There is much to be gained by listening to Strauss' score for Enoch Arden as a soundtrack without a film: the dramatic functions of the music are revealed in this manner. In the first scene in the hazelwood, where Enoch proposes to Annie, the music stands in for the camera, tracking the receding figure of Philip as he sinks into the gloom of the woods. One can easily imagine how the scenes of Annie's dream and Enoch's ten-year abandonment would be filmed as montages, with the soundtrack supplying the continuity. Just like in a movie, we don't need music in the action-packed scenes. Instead, it is in places where the focus of the poem turns inwards to the thoughts and emotions of the characters, that the music must fill in and elaborate. For example, in the scene where Enoch sees his family again after his lengthy absence, while he is watching and describing them there is no music; once he begins to realize what this means to his life and begins to respond to the scene emotionally, the music comes in to underscore his despair. How many times have we seen scenes like this in movies? Similar quasi-cinematic uses of music appear throughout Enoch Arden. There is relatively little music here at all, really, but it is reserved for the points in the lengthy poem where it is most needed. Just like in a movie, when the music swells, we know that something's up.
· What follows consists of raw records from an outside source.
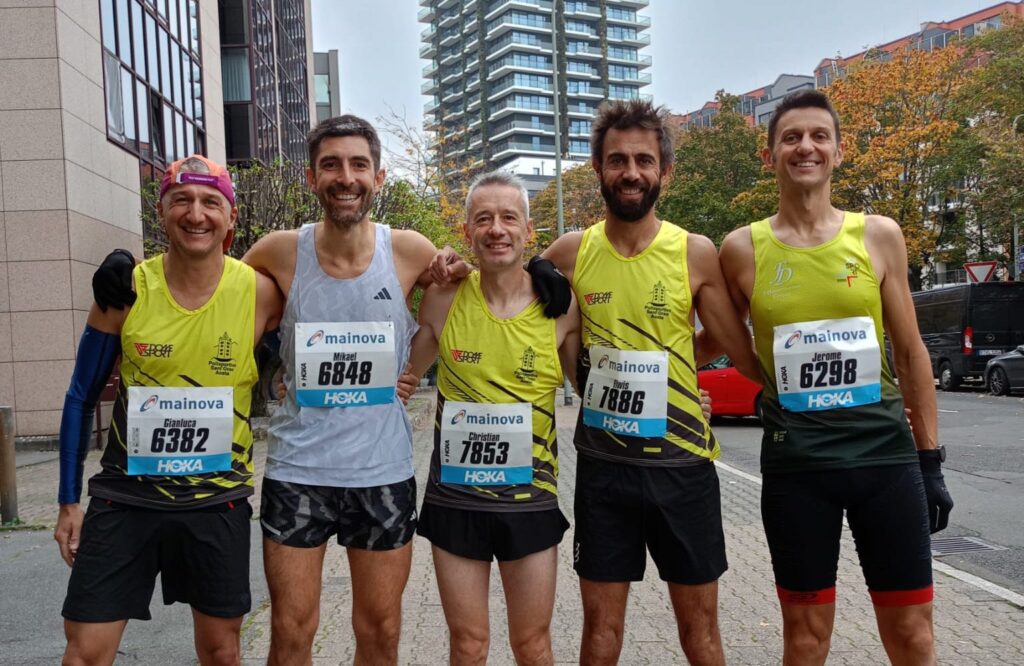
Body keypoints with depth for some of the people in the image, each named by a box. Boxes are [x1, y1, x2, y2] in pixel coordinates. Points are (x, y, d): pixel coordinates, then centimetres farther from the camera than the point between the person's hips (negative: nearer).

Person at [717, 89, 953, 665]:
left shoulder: (879, 235, 2)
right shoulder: (743, 249, -2)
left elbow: (911, 352, 6)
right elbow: (718, 340, 12)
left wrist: (931, 461, 6)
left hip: (886, 453, 1)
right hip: (795, 463, -1)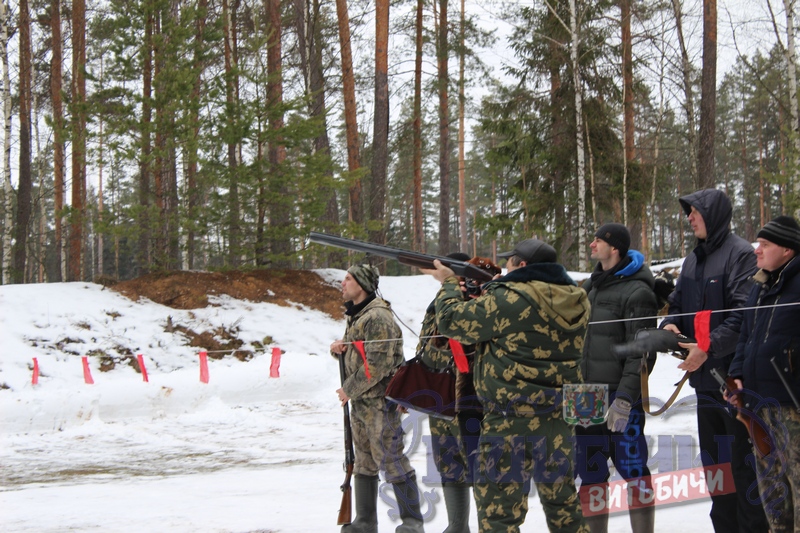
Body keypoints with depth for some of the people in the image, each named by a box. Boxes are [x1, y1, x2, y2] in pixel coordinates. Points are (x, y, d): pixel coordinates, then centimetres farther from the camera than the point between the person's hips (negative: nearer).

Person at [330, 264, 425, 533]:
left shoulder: (378, 317, -17)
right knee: (364, 462, 14)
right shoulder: (356, 315, 15)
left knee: (391, 460, -7)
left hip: (380, 401, -10)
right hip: (360, 402, 10)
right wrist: (338, 348, 1)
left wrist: (349, 389, -15)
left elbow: (379, 364, -23)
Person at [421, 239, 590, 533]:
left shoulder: (509, 299, -15)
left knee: (499, 508, 0)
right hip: (559, 420, 7)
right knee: (562, 503, 20)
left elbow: (453, 321, -7)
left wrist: (449, 285, 11)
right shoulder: (575, 300, 6)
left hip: (511, 420, -7)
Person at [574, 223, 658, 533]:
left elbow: (641, 354, -16)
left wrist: (625, 398, -22)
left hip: (620, 396, -8)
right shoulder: (591, 287, 14)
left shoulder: (637, 292, -11)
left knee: (631, 468, -4)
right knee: (590, 471, 12)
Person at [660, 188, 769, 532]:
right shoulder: (693, 260, 15)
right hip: (704, 376, 8)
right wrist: (670, 325, -3)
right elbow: (678, 304, 19)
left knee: (743, 461, -5)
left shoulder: (741, 254, -11)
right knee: (713, 461, 14)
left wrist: (709, 347, -26)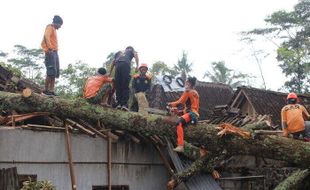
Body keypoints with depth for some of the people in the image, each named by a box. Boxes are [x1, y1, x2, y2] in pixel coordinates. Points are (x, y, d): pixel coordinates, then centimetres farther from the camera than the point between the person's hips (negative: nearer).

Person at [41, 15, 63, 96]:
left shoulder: (54, 29, 25)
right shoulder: (50, 27, -1)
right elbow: (46, 36, -19)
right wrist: (50, 48, -29)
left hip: (55, 53, 10)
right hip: (51, 53, -10)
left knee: (55, 73, 6)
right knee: (51, 72, -15)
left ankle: (51, 90, 5)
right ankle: (46, 89, -10)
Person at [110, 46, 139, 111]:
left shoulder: (119, 52, 38)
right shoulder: (132, 50, 30)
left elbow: (113, 62, 31)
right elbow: (135, 55, 9)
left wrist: (110, 73, 33)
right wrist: (137, 65, -3)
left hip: (117, 65, 3)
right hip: (126, 65, -3)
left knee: (118, 86, 4)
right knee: (125, 87, -7)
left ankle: (119, 103, -5)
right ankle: (124, 104, -17)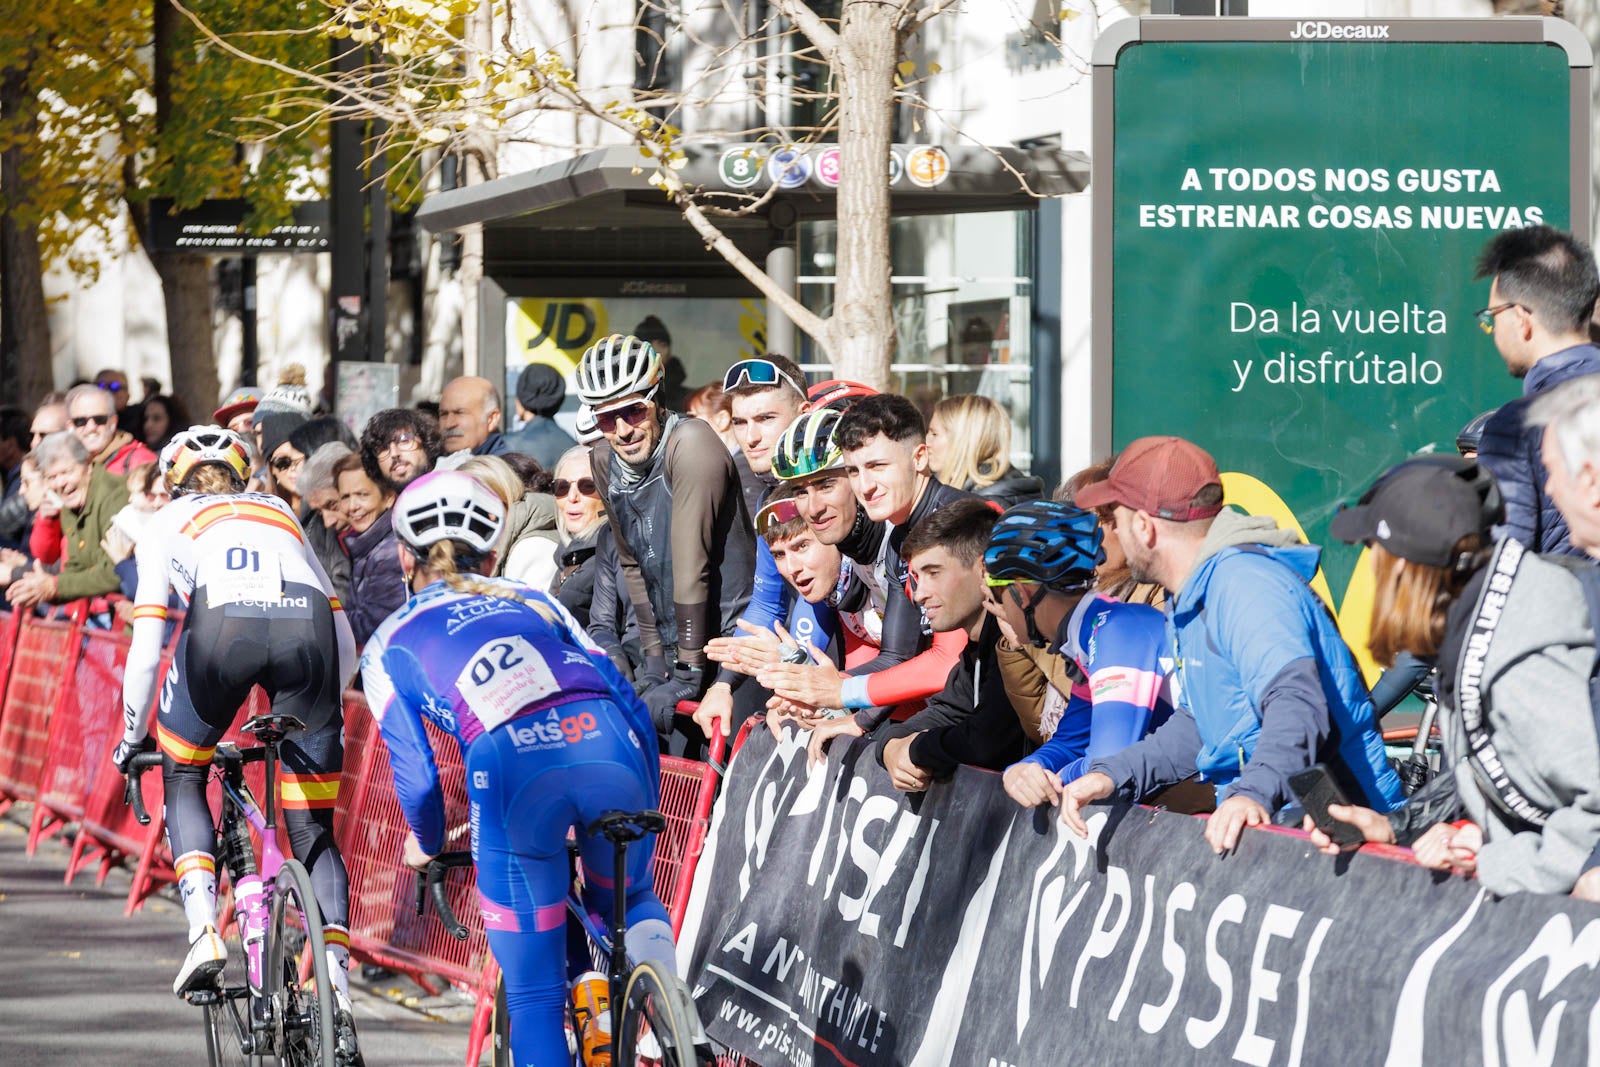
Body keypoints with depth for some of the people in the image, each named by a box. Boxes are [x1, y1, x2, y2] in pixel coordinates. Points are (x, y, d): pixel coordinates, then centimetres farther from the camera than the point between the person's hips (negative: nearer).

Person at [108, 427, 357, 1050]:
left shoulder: (170, 522, 28)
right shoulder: (282, 515, 36)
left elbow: (146, 650, 21)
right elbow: (346, 648, 33)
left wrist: (131, 736, 33)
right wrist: (315, 716, 47)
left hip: (221, 627, -2)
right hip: (307, 625, 2)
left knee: (183, 776, 25)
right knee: (313, 829, 11)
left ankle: (204, 931, 5)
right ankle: (337, 988, -5)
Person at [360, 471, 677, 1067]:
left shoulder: (390, 644, 23)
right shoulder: (533, 601, 31)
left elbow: (415, 770, 14)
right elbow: (630, 705, 25)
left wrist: (426, 844, 34)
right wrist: (644, 815, 36)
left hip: (511, 764, -3)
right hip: (606, 745, 3)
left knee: (534, 996, 9)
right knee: (625, 902, 34)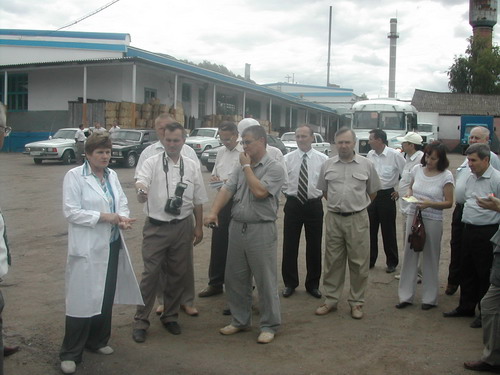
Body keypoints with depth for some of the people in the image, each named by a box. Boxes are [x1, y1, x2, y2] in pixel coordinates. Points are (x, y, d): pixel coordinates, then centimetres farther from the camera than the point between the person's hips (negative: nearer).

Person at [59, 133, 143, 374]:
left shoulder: (112, 175, 9)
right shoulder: (74, 176, -9)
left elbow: (122, 202, 11)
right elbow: (71, 212, -15)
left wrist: (122, 217, -10)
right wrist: (104, 217, -19)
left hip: (112, 245, 6)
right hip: (87, 247, -6)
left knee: (106, 297, 14)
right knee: (82, 298, -2)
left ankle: (97, 341, 33)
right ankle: (70, 353, 10)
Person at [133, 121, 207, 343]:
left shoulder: (192, 167, 6)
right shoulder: (152, 163, -3)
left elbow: (198, 201, 11)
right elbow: (141, 181, -23)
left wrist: (199, 227, 8)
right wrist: (141, 190, -46)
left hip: (182, 227, 3)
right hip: (156, 227, -3)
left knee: (178, 274, 11)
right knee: (150, 274, -1)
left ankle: (170, 316, 29)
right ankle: (140, 321, 11)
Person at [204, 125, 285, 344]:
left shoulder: (274, 168, -6)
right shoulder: (240, 168, 12)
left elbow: (259, 191, -20)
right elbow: (227, 190, 2)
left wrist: (247, 166, -10)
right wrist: (213, 212, -13)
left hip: (261, 230, -6)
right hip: (237, 227, 6)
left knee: (265, 280, 1)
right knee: (235, 278, 13)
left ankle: (269, 326, 15)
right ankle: (240, 320, 28)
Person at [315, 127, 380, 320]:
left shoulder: (366, 165, 1)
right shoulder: (328, 165, 5)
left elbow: (373, 192, 10)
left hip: (358, 219, -1)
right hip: (333, 219, 2)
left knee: (359, 262, 4)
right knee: (332, 261, 9)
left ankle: (356, 302, 17)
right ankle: (331, 300, 20)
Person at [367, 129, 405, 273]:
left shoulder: (394, 155, -13)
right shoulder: (370, 155, 1)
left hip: (387, 196, -5)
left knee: (388, 231, 5)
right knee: (370, 229, 11)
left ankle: (392, 262, 21)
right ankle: (370, 260, 25)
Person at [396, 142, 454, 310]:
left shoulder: (446, 176, -8)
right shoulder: (417, 169, 3)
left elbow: (449, 202, -6)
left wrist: (429, 204, -21)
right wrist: (408, 194, -3)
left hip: (433, 220, -4)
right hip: (413, 216, 4)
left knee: (430, 259, 6)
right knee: (410, 255, 7)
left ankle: (430, 298, 20)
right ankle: (406, 296, 16)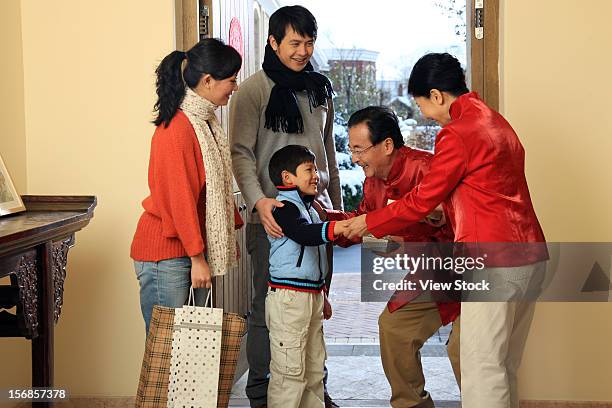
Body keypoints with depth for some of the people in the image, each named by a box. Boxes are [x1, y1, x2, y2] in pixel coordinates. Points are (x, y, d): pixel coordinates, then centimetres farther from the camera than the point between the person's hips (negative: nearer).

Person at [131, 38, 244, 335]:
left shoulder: (206, 122, 12)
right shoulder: (177, 128, -18)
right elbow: (179, 198, -19)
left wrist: (230, 235, 19)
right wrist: (197, 257, -16)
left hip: (195, 249, 9)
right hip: (167, 254, -9)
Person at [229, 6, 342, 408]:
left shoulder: (320, 89, 15)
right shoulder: (253, 90, -4)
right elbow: (241, 152, -11)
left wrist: (338, 206, 19)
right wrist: (258, 200, -26)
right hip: (273, 213, -5)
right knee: (269, 309, 0)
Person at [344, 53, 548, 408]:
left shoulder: (457, 133, -12)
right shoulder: (495, 121, 16)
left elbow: (421, 202, -8)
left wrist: (368, 223, 3)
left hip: (495, 264, -9)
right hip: (531, 258, 9)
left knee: (481, 369, -4)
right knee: (505, 367, 15)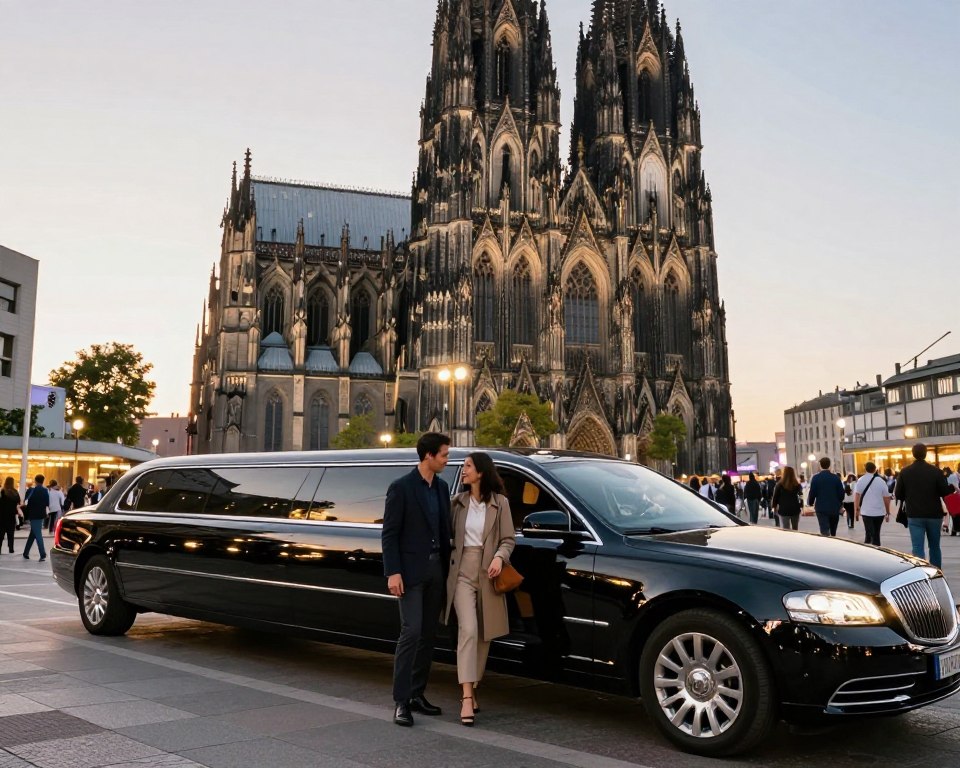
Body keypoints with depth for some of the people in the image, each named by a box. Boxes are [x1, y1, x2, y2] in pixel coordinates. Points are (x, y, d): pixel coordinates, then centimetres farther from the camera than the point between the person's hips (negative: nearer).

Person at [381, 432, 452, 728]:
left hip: (436, 570, 7)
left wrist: (447, 567, 9)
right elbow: (389, 534, -10)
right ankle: (401, 701, -3)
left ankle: (417, 694, 20)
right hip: (410, 571, -7)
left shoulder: (442, 487, 11)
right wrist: (392, 572, -15)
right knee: (411, 632, -10)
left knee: (428, 635, 10)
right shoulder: (401, 487, -9)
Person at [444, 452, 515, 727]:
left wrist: (499, 557, -17)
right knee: (468, 630, -14)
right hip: (462, 572, -1)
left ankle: (472, 688, 25)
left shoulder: (499, 503, 0)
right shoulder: (458, 502, 5)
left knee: (484, 634, 8)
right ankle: (467, 697, -17)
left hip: (488, 574, 1)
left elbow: (508, 539, 0)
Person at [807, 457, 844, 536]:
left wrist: (810, 503, 13)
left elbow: (812, 493, -7)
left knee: (825, 532, -9)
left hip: (821, 508, -3)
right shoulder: (836, 477, -1)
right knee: (833, 532, 17)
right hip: (834, 508, 3)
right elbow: (841, 493, 1)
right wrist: (839, 504, 19)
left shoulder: (815, 478, -7)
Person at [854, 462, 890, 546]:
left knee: (869, 533, 2)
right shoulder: (881, 481, 0)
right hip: (879, 512, 1)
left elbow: (857, 495, -8)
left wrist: (856, 509, -3)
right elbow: (886, 498, 3)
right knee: (876, 533, 14)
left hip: (866, 512, -1)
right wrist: (888, 513, 11)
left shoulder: (861, 480, -3)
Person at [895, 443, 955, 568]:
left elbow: (898, 495, -1)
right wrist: (953, 487, 18)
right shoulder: (936, 471, -7)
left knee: (917, 548, -4)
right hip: (934, 514, 1)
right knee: (935, 546, 18)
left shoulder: (904, 472, -4)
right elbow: (945, 491, -4)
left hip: (914, 516, -1)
When Del Mar faults the score of Enoch Arden for being "remarkably scanty," he's missing the bigger picture: like a movie, this is a multimedia show, not just a piece of music.
Today, film, radio, and television all provide daily doses of what amounts to modern-day melodramas; we are less puzzled than music critics by pieces like Enoch Arden and The castle by the sea because we take the musical accompaniment of speech for granted. Perhaps this also explains the proliferation of melodramas and melodrama-like compositions in the twentieth century, from Prokofiev's Peter and the wolf and Stravinsky's L'histoire du soldat to the video operas of Robert Ashley, the synthesized voices of Charles Dodge's settings of Samuel Beckett, and the high-tech performances of Laurie Anderson. In works such as these, speech and music are brought together in a wealth of styles and forms. When viewed not from the musician's perspective, but from the viewpoint of late-twentieth century multimedia art, nineteenth-century melodramas such as the two on this disc seem less problematic and more forward-looking than anyone suspected before.